A new version, 1.0.5, was released earlier in September and contains more goodies than ever before, including the ability to install it on just about any Android phone, various improvements to its wireless radio support, near field communications, and tons more. Let’s take a closer look.
Updates in 1.0.5
First, the Kali Linux team completely rebuilt the earlier version of the tool, BackTrack, in standard Debian Linux. And they didn’t stop there: they also stream and synchronize with the Debian Linux code repositories four times a day, constantly providing you with the latest package updates and security fixes available. By moving to Debian, they have insured a solid OS base for their tool kit, using a version of Linux that is also very popular and well understood.
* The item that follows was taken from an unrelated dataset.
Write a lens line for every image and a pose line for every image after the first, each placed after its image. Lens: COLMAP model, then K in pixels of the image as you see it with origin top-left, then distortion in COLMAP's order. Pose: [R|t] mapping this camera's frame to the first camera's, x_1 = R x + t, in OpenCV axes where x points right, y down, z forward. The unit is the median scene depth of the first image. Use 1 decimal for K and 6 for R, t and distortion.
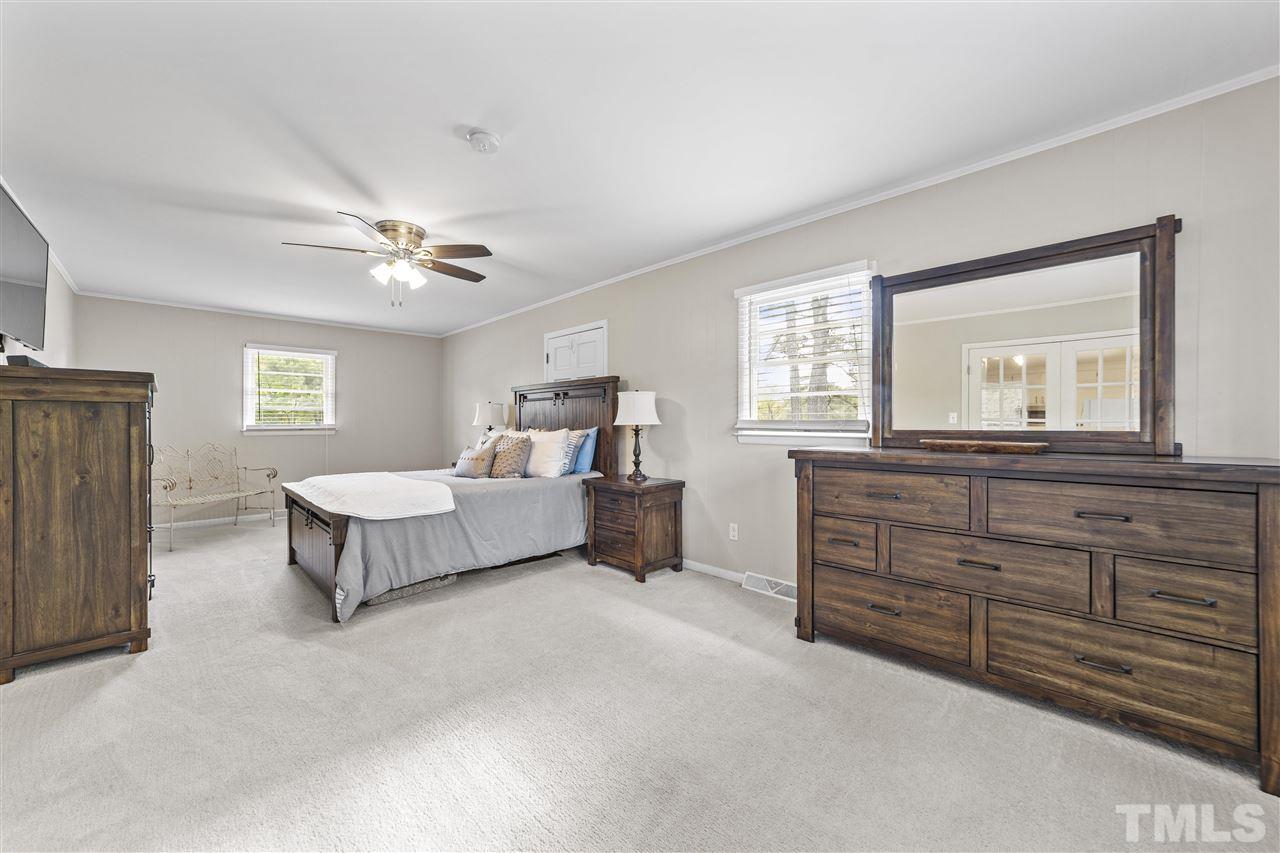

You can customize your own builds of Kali too, or install it from a network drive more readily. “We completely understand that not everyone will agree with our design decisions, so we have made it as easy as possible for our more adventurous users to customize Kali Linux to their liking, all the way down to the kernel,” it states in the documentation.
In addition, they have improved the ARM chipset support (think Chromebook, Raspberry Pi, and Samsung Galaxy), making it easier to take Kali on the road. They claim it can be installed on almost any Android-based phone or tablet. Another boon for mobile testers: “Software Defined Radio researchers will be especially pleased to know that we have made some significant tool additions … and added new drivers to our arsenal,” it states on its blog. There are also hacking tools for near field communications chipsets, which are now being included in newer cell phones.
There are tools for vulnerability analysis, for Web applications testing, for brute force password attacks, for networking sniffing and IP spoofing, and digital forensics, just to name a few of the larger categories. Realistically, there is probably more software on this CD than anyone can learn in a lifetime of security testing, but it’s nice that they have taken the time to collect and organize everything, and also to make sure that it all runs under their version of Debian Linux. That is more than most security tools that you can download from the Internet can claim.
To get an idea of what you can do with Kali, check out their blog post here where they give you several different scenarios, such as running a vulnerability scan across your office network, cloning an RFID card, or running Metasploit from your tablet computer. It’s a very rich collection and a worthy tool in your security toolbox.